The Court’s jurisprudence has had to adapt to a significantly different world. For example the internet spurred its own test—Zippo—which requires courts to consider the interactivity and commercial nature of the defendant’s website to decide whether personal jurisdiction exists. Constitutionalizing the doctrine makes that tricky and results in many contortions to make it all work.
Justice Busby’s thoughtful and incredibly thoroughly researched and footnoted opinion (it includes a deep dive into the academic literature on personal jurisdiction) has a strong point. And he’s surely right that personal jurisdiction has been a morass that fails to live up to the promise of predictability and consistency. But it overlooks a little (just a tiny bit!) the extent to which Pennoyer’s recognition that sovereignty animates personal jurisdiction still plays a role, albeit a subsidiary one, in courts’ assessments.
One of the many considerations in personal jurisdiction today is the forum’s interest in regulating the defendant’s conduct and adjudicating the dispute. We see sovereignty play some role in decisions like J. McIntyre Machinery v. Nicastro. Indeed, there the Supreme Court recognized that “[t]he conclusion that jurisdiction is in the first instance a question of authority rather than fairness explains, for example, why the principal opinion in Burnham ‘conducted no independent inquiry into the desirability or fairness’ of the rule that service of process within a State suffices to establish jurisdiction over an otherwise foreign defendant.” The Supreme Court continued that “were general fairness considerations the touchstone of jurisdiction, a lack of purposeful availment might be excused where carefully crafted judicial procedures could otherwise protect the defendant's interests, or where the plaintiff would suffer substantial hardship if forced to litigate in a foreign forum. That such considerations have not been deemed controlling is instructive.” And “if another State were to assert jurisdiction in an inappropriate case, it would upset the federal balance, which posits that each State has a sovereignty that is not subject to unlawful intrusion by other States. Furthermore, foreign corporations will often target or concentrate on particular States, subjecting them to specific jurisdiction in those forums.”

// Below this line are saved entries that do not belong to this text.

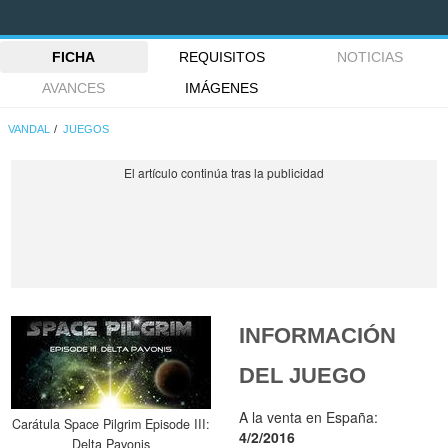
FICHA
REQUISITOS
NOTICIAS
AVANCES
IMÁGENES
VANDAL
JUEGOS
INFORMACIÓN
DEL JUEGO
A la venta en España:
Carátula Space Pilgrim Episode III:
4/2/2016
Delta Pavonis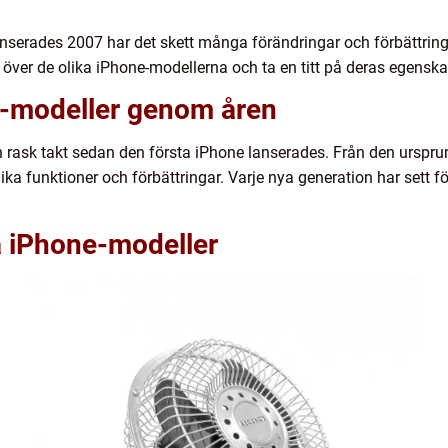
serades 2007 har det skett många förändringar och förbättring
 över de olika iPhone-modellerna och ta en titt på deras egenskap
e-modeller genom åren
n rask takt sedan den första iPhone lanserades. Från den urspru
ika funktioner och förbättringar. Varje nya generation har sett f
a iPhone-modeller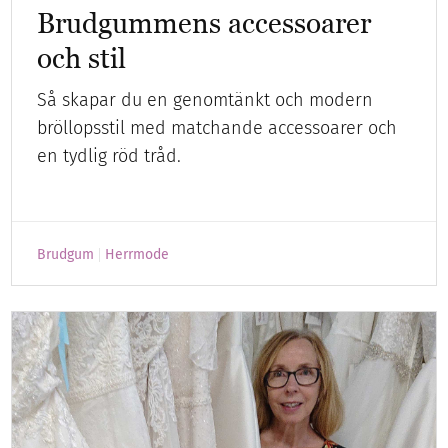
Brudgummens accessoarer
och stil
Så skapar du en genomtänkt och modern
bröllopsstil med matchande accessoarer och
en tydlig röd tråd.
Brudgum
Herrmode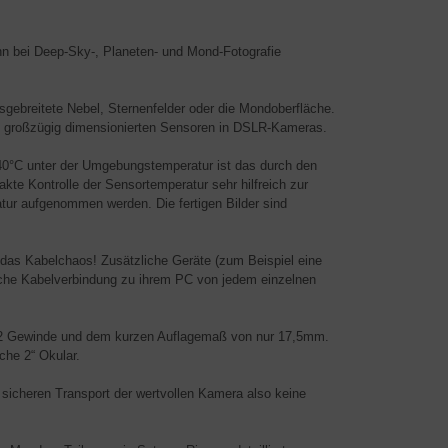
nn bei Deep-Sky-, Planeten- und Mond-Fotografie
usgebreitete Nebel, Sternenfelder oder die Mondoberfläche.
n großzügig dimensionierten Sensoren in DSLR-Kameras.
 40°C unter der Umgebungstemperatur ist das durch den
te Kontrolle der Sensortemperatur sehr hilfreich zur
atur aufgenommen werden. Die fertigen Bilder sind
das Kabelchaos! Zusätzliche Geräte (zum Beispiel eine
che Kabelverbindung zu ihrem PC von jedem einzelnen
 T2 Gewinde und dem kurzen Auflagemaß von nur 17,5mm.
che 2“ Okular.
n sicheren Transport der wertvollen Kamera also keine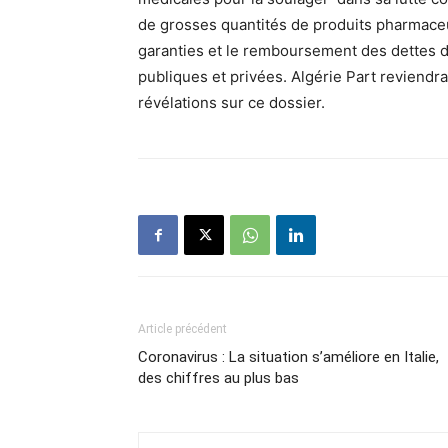
de grosses quantités de produits pharmace
garanties et le remboursement des dettes de
publiques et privées. Algérie Part reviendr
révélations sur ce dossier.
Article précédent
Coronavirus : La situation s’améliore en Italie,
des chiffres au plus bas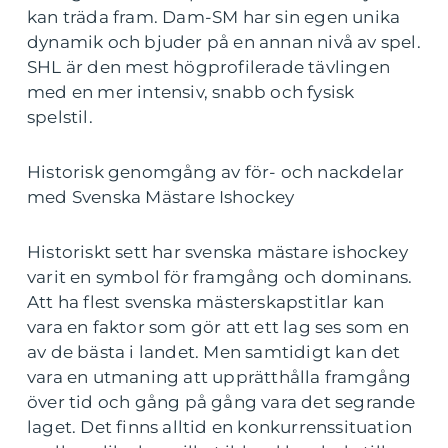
kan träda fram. Dam-SM har sin egen unika
dynamik och bjuder på en annan nivå av spel.
SHL är den mest högprofilerade tävlingen
med en mer intensiv, snabb och fysisk
spelstil.
Historisk genomgång av för- och nackdelar
med Svenska Mästare Ishockey
Historiskt sett har svenska mästare ishockey
varit en symbol för framgång och dominans.
Att ha flest svenska mästerskapstitlar kan
vara en faktor som gör att ett lag ses som en
av de bästa i landet. Men samtidigt kan det
vara en utmaning att upprätthålla framgång
över tid och gång på gång vara det segrande
laget. Det finns alltid en konkurrenssituation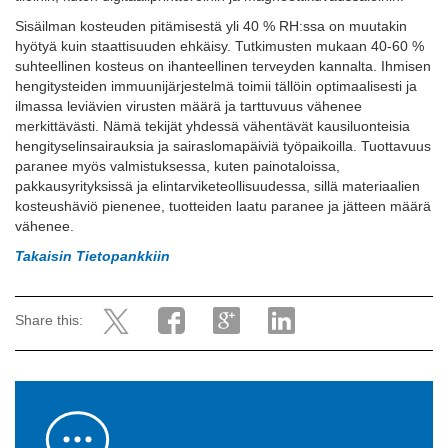
Sisäilman kosteuden pitämisestä yli 40 % RH:ssa on muutakin
hyötyä kuin staattisuuden ehkäisy. Tutkimusten mukaan 40-60 %
suhteellinen kosteus on ihanteellinen terveyden kannalta. Ihmisen
hengitysteiden immuunijärjestelmä toimii tällöin optimaalisesti ja
ilmassa leviävien virusten määrä ja tarttuvuus vähenee
merkittävästi. Nämä tekijät yhdessä vähentävät kausiluonteisia
hengityselinsairauksia ja sairaslomapäiviä työpaikoilla. Tuottavuus
paranee myös valmistuksessa, kuten painotaloissa,
pakkausyrityksissä ja elintarviketeollisuudessa, sillä materiaalien
kosteushäviö pienenee, tuotteiden laatu paranee ja jätteen määrä
vähenee.
Takaisin Tietopankkiin
Share this: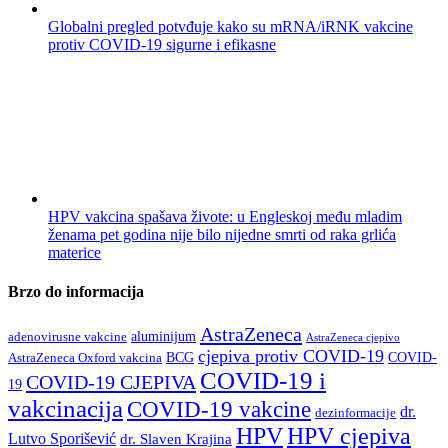
Globalni pregled potvđuje kako su mRNA/iRNK vakcine
protiv COVID-19 sigurne i efikasne
HPV vakcina spašava živote: u Engleskoj među mladim
ženama pet godina nije bilo nijedne smrti od raka grlića
materice
Brzo do informacija
AstraZeneca
aluminijum
adenovirusne vakcine
AstraZeneca cjepivo
cjepiva protiv COVID-19
BCG
COVID-
AstraZeneca Oxford vakcina
COVID-19 i
COVID-19 CJEPIVA
19
vakcinacija
COVID-19 vakcine
dr.
dezinformacije
HPV
HPV cjepiva
Lutvo Sporišević
dr. Slaven Krajina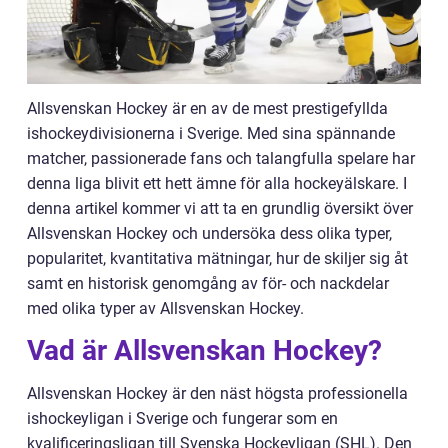
Allsvenskan Hockey är en av de mest prestigefyllda
ishockeydivisionerna i Sverige. Med sina spännande
matcher, passionerade fans och talangfulla spelare har
denna liga blivit ett hett ämne för alla hockeyälskare. I
denna artikel kommer vi att ta en grundlig översikt över
Allsvenskan Hockey och undersöka dess olika typer,
popularitet, kvantitativa mätningar, hur de skiljer sig åt
samt en historisk genomgång av för- och nackdelar
med olika typer av Allsvenskan Hockey.
Vad är Allsvenskan Hockey?
Allsvenskan Hockey är den näst högsta professionella
ishockeyligan i Sverige och fungerar som en
kvalificeringsligan till Svenska Hockeyligan (SHL). Den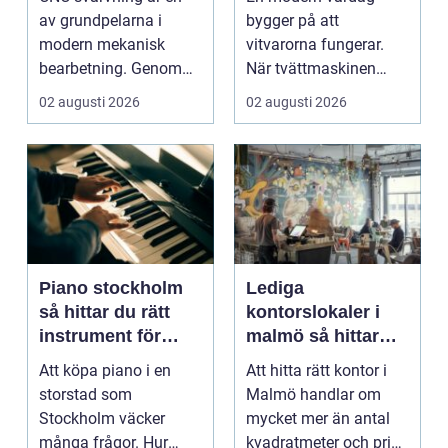
av grundpelarna i
bygger på att
modern mekanisk
vitvarorna fungerar.
bearbetning. Genom
När tvättmaskinen
att kombinera
stannar, diskm...
02 augusti 2026
02 augusti 2026
traditio...
Piano stockholm
Lediga
så hittar du rätt
kontorslokaler i
instrument för
malmö så hittar
hem och scen
företag rätt läge
Att köpa piano i en
Att hitta rätt kontor i
och rätt lokal
storstad som
Malmö handlar om
Stockholm väcker
mycket mer än antal
många frågor. Hur
kvadratmeter och pris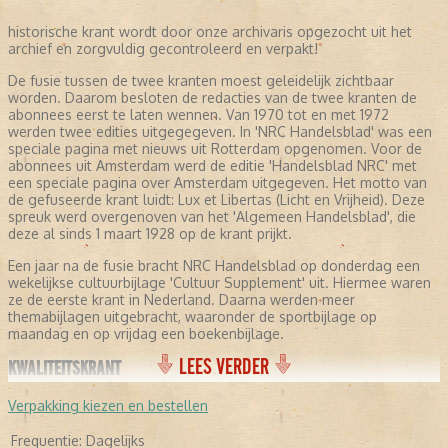
historische krant wordt door onze archivaris opgezocht uit het
archief en zorgvuldig gecontroleerd en verpakt!
De fusie tussen de twee kranten moest geleidelijk zichtbaar
worden. Daarom besloten de redacties van de twee kranten de
abonnees eerst te laten wennen. Van 1970 tot en met 1972
werden twee edities uitgegegeven. In 'NRC Handelsblad' was een
speciale pagina met nieuws uit Rotterdam opgenomen. Voor de
abonnees uit Amsterdam werd de editie 'Handelsblad NRC' met
een speciale pagina over Amsterdam uitgegeven. Het motto van
de gefuseerde krant luidt: Lux et Libertas (Licht en Vrijheid). Deze
spreuk werd overgenoven van het 'Algemeen Handelsblad', die
deze al sinds 1 maart 1928 op de krant prijkt.
Een jaar na de fusie bracht NRC Handelsblad op donderdag een
wekelijkse cultuurbijlage 'Cultuur Supplement' uit. Hiermee waren
ze de eerste krant in Nederland. Daarna werden meer
themabijlagen uitgebracht, waaronder de sportbijlage op
maandag en op vrijdag een boekenbijlage.
LEES VERDER
KWALITEITSKRANT
NRC Handelsblad profileert zich als een kwaliteitskrant. Ze
Verpakking kiezen en bestellen
richt zich met name op berichtgevingen over politiek, economie,
opinie, buitenland en kunst. De krant staat bekend om haar
Frequentie:
Dagelijks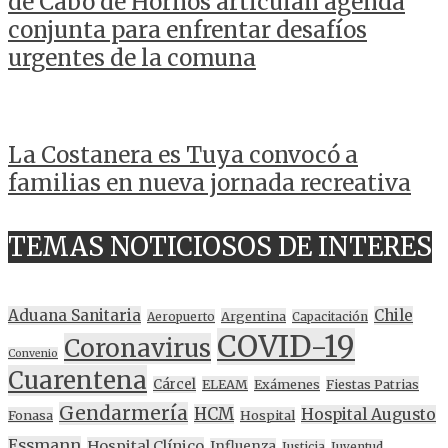
de Cabo de Hornos articulan agenda
conjunta para enfrentar desafíos
urgentes de la comuna
La Costanera es Tuya convocó a
familias en nueva jornada recreativa
TEMAS NOTICIOSOS DE INTERES
Aduana Sanitaria
Chile
Argentina
Aeropuerto
Capacitación
COVID-19
Coronavirus
Convenio
Cuarentena
Cárcel
ELEAM
Exámenes
Fiestas Patrias
Gendarmería
HCM
Hospital Augusto
Fonasa
Hospital
Essmann
Hospital Clínico
Influenza
Justicia
Juventud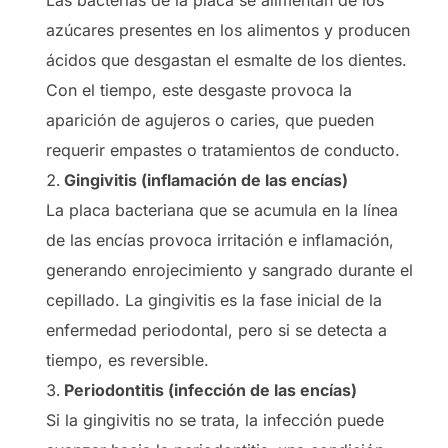
Las bacterias de la placa se alimentan de los
azúcares presentes en los alimentos y producen
ácidos que desgastan el esmalte de los dientes.
Con el tiempo, este desgaste provoca la
aparición de agujeros o caries, que pueden
requerir empastes o tratamientos de conducto.
Gingivitis (inflamación de las encías)
La placa bacteriana que se acumula en la línea
de las encías provoca irritación e inflamación,
generando enrojecimiento y sangrado durante el
cepillado. La gingivitis es la fase inicial de la
enfermedad periodontal, pero si se detecta a
tiempo, es reversible.
Periodontitis (infección de las encías)
Si la gingivitis no se trata, la infección puede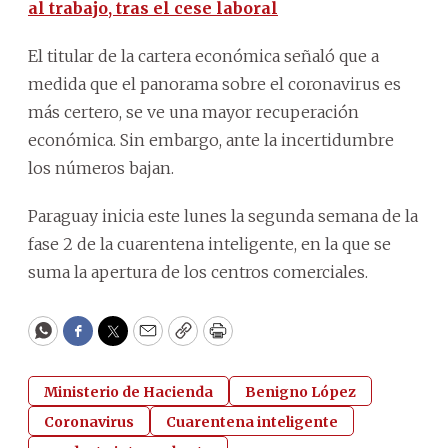
al trabajo, tras el cese laboral
El titular de la cartera económica señaló que a
medida que el panorama sobre el coronavirus es
más certero, se ve una mayor recuperación
económica. Sin embargo, ante la incertidumbre
los números bajan.
Paraguay inicia este lunes la segunda semana de la
fase 2 de la cuarentena inteligente, en la que se
suma la apertura de los centros comerciales.
WhatsApp
Facebook
Twitter
Email
Copy
Print
Ministerio de Hacienda
Benigno López
Coronavirus
Cuarentena inteligente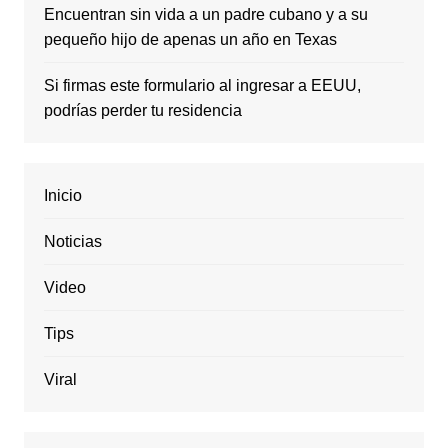
Encuentran sin vida a un padre cubano y a su
pequeño hijo de apenas un año en Texas
Si firmas este formulario al ingresar a EEUU,
podrías perder tu residencia
Inicio
Noticias
Video
Tips
Viral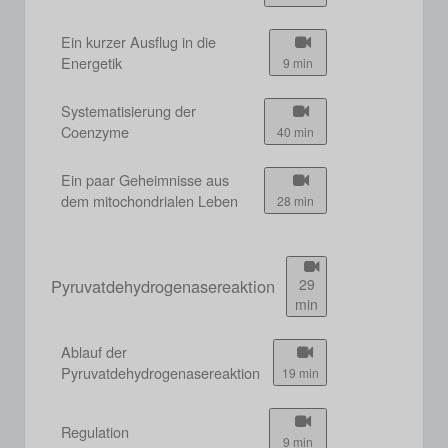
Ein kurzer Ausflug in die
Energetik
9 min
Systematisierung der
Coenzyme
40 min
Ein paar Geheimnisse aus
dem mitochondrialen Leben
28 min
Pyruvatdehydrogenasereaktion
29
min
Ablauf der
Pyruvatdehydrogenasereaktion
19 min
Regulation
9 min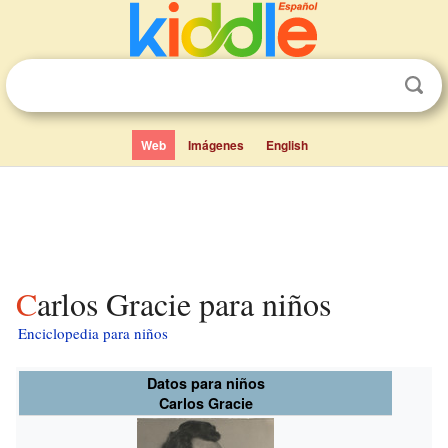
Web
Imágenes
English
Carlos Gracie para niños
Enciclopedia para niños
Datos para niños
Carlos Gracie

For now, trial lawyers (and their appellate support like me) are left to parse the facts (“additional” and “actionable” conduct in Texas) in complaints (petitions), affidavits, and motions to establish personal jurisdiction. And courts are left to make sometimes murky decisions about which of those facts really matter. Until the Supreme Court actually creates a more predictable personal jurisdiction framework, appellate lawyers and courts are unlikely to run out of work in the area.